If Cindy Chavez and other County Supervisors are looking for inspiration and ideas from other counties near and far, why not start with San Francisco. Rather than deal with houselessness through a bond repaid through relatively regressive property taxes that also enriches wealthy lenders and Wall Street banks (e.g. Measure A of 2016 https://www.sccgov.org/sites/scc/Pages/Affordable-Housing-Bond-Measure-A.aspx), San Franciscans passed Proposition C (2018), a 0.5% tax on business revenues above $50 million that has yielded and will continue to yield at least $300 million per year into the future and is also dedicated to expanding affordable housing (https://missionlocal.org/2020/06/court-of-appeal-sides-with-san-francisco-on-prop-c-city-on-cusp-of-unlocking-hundreds-of-millions-of-dollars-for-homeless-services/; https://www.bizjournals.com/sanfrancisco/news/2020/07/01/court-upholds-s-f-s-prop-c-homelessness-funds.html; https://missionlocal.org/2020/09/prop-c-supreme-court/). Tax the well-off to assist the less well-off, a sensible policy that requires political courage and commitment.
Then there is the May 2020 ballot initiative passed in three metro-Portland, Oregon counties that approved a 1% tax on income above $125,000 per year for individuals and over $200,000 for couples plus a 1% tax on profits from businesses with gross receipts greater than $5 million per year. The new taxes are expected to bring in approximately $250 million per year in additional revenues (even though an estimated 90% of residents and 94% of businesses are exempt from the new tax).

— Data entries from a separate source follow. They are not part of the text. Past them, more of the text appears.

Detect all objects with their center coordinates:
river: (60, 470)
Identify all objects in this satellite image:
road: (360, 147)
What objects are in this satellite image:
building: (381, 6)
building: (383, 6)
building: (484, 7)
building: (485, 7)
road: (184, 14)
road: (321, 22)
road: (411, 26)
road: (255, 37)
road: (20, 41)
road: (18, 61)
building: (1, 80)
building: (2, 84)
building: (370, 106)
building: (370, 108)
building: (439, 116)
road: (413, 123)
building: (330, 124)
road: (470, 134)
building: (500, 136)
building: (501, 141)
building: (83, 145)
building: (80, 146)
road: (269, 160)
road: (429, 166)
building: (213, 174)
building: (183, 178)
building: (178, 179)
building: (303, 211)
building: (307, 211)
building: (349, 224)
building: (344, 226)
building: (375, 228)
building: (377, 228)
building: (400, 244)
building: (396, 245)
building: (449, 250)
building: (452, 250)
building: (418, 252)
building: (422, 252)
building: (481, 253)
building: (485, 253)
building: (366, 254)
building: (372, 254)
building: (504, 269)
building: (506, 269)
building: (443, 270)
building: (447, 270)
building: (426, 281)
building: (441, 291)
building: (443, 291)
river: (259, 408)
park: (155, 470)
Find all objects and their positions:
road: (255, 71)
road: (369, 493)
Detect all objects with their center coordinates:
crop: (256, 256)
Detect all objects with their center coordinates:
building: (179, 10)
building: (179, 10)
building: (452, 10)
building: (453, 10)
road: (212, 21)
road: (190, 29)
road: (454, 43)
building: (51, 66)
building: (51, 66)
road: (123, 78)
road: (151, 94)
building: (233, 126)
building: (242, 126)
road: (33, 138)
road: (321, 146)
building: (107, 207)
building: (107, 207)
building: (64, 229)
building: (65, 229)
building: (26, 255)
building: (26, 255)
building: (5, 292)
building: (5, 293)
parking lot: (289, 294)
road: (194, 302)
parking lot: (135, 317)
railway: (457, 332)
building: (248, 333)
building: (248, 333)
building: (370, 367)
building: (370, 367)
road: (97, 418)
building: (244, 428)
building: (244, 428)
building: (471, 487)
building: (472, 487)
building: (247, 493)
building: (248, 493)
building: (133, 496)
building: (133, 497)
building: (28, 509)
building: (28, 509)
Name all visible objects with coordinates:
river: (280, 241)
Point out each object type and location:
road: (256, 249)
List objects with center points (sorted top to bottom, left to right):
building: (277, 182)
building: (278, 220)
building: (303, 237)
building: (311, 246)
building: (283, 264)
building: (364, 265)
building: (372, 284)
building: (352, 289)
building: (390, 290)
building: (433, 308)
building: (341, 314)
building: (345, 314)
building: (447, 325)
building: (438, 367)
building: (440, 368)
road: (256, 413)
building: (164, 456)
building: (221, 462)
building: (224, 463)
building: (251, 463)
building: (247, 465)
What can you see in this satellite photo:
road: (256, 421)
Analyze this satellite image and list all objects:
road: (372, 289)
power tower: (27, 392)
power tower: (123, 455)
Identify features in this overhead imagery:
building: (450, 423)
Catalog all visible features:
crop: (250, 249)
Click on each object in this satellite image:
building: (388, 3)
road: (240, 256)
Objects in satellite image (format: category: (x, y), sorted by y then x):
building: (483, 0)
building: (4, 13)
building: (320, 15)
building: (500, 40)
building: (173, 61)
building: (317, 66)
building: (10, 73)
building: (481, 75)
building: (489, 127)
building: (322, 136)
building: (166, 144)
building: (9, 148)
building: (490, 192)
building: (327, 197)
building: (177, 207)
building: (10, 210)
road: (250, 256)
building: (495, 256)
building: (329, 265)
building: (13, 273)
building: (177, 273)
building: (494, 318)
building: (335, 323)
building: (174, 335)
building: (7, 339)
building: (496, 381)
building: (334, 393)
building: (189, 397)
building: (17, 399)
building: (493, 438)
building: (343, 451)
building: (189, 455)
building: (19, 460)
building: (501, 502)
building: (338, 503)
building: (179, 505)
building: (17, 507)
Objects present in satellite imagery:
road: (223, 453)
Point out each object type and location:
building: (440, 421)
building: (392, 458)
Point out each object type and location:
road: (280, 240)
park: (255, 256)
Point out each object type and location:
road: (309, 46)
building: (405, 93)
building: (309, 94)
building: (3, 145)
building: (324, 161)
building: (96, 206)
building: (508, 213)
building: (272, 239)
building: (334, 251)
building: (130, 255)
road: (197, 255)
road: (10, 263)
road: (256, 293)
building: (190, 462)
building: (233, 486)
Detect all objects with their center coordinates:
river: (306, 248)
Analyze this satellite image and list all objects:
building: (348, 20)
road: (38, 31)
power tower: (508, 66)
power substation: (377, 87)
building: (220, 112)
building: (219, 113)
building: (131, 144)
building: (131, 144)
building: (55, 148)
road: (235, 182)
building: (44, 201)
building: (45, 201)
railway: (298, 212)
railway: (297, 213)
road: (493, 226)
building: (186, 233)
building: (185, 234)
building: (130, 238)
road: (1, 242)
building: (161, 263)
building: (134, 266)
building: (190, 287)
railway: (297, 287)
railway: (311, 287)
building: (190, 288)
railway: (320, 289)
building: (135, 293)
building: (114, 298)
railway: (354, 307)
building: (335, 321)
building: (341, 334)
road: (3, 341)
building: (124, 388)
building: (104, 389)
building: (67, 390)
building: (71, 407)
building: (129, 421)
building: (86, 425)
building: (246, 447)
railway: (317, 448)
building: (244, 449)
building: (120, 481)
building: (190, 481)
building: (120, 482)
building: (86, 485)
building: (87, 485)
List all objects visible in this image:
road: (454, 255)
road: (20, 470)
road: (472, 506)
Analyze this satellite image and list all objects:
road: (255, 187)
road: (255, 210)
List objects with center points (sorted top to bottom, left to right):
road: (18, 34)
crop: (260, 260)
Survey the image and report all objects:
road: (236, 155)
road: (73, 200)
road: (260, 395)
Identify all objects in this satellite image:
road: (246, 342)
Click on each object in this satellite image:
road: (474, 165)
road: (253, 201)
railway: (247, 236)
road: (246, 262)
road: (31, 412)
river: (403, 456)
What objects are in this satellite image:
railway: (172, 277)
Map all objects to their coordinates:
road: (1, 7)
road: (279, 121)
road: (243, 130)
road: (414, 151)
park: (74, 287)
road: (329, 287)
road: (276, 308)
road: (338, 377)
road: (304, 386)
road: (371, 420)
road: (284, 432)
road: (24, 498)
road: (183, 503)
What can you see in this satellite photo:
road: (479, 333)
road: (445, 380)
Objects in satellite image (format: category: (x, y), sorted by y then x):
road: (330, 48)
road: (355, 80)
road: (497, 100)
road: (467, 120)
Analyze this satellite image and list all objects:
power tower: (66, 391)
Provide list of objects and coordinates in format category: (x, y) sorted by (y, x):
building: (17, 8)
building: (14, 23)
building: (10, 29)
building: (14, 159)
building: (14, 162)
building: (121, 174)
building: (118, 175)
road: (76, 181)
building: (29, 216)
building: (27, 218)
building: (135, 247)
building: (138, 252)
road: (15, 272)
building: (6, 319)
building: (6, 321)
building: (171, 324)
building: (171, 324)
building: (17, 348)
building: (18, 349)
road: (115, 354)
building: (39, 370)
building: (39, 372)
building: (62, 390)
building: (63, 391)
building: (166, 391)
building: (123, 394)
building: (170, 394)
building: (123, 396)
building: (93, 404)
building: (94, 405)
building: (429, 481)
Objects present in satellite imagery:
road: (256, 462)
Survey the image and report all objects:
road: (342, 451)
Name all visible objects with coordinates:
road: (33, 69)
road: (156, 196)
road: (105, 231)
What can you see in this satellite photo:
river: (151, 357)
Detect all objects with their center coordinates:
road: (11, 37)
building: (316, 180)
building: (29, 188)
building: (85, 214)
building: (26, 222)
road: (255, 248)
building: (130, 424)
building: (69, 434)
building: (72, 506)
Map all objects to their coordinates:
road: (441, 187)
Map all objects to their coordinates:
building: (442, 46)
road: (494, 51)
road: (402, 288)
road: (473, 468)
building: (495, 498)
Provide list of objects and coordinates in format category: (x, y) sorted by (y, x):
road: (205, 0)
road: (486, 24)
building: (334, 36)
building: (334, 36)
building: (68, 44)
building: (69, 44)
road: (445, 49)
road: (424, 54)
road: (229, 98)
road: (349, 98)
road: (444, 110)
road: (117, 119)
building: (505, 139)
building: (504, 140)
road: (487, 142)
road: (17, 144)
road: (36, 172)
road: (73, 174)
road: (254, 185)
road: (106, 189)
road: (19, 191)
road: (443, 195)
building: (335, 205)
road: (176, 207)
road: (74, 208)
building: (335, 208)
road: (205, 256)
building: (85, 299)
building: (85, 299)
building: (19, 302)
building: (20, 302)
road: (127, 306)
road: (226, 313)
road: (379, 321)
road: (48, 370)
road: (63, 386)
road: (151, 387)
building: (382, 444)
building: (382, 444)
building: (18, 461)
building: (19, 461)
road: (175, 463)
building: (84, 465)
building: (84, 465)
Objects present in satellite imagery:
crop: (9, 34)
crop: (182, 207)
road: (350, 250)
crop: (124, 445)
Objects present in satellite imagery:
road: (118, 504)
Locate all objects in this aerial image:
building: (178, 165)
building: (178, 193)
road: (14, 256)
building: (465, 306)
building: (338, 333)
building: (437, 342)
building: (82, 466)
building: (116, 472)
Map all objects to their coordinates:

The funds will be used to address houselessness (see https://www.seattlepi.com/ local/politics/article/Portland-area-voters-approve-taxing-the-rich-to-15283824.php). Again, taxing the relatively well-off to ameliorate conditions for the those less well-off in a fiscally responsible manner.
Finally, consider the City of Seattle that in July 2020 passed a tax on businesses with more than $7 million in annual payroll outlays, a tax expected to yield some $240 million annually to address houselessness (https://www.cnbc.com/2020/07/07/seattle-passes-payroll-tax-targeting-amazon-and-other-big-businesses.html). Tax the primary beneficiaries of the existing arrangements to help the principal victims of that order.
The character and scale of the above initiatives at least approach those of the issues they are designed to address. They are also fiscally prudent and socially just. If Ms. Chavez and her colleagues were serious about the “digital divide” (or any other issue), they wouldn’t resort to applying for grants from the state or federal government. They would directly impose taxes on the fantastically wealthy households and corporations domiciled in the county to secure the resources needed to address the many inequities that plague the disproportionately Hispanic/Latino and Asian working class and working poor. With such concentrations of income and wealth, very small marginal taxes yield substantial sums (https://patch.com/california/campbell/santa-clara-richest-county-california; https://patch.com/california/sanmateo/tech-titans-top-2020-forbes-billionaire-list; https://sanjosespotlight.com/silicon-valley-leaders-ask-for-help-solving-the-poverty-pandemic/#comment-30579).
That County Supervisors don’t act in bold and serious ways is a testament to the relative degree of political capture or co-optation exercised by wealthy elites here versus that exercised by elites in other predominantly Democratic jurisdictions.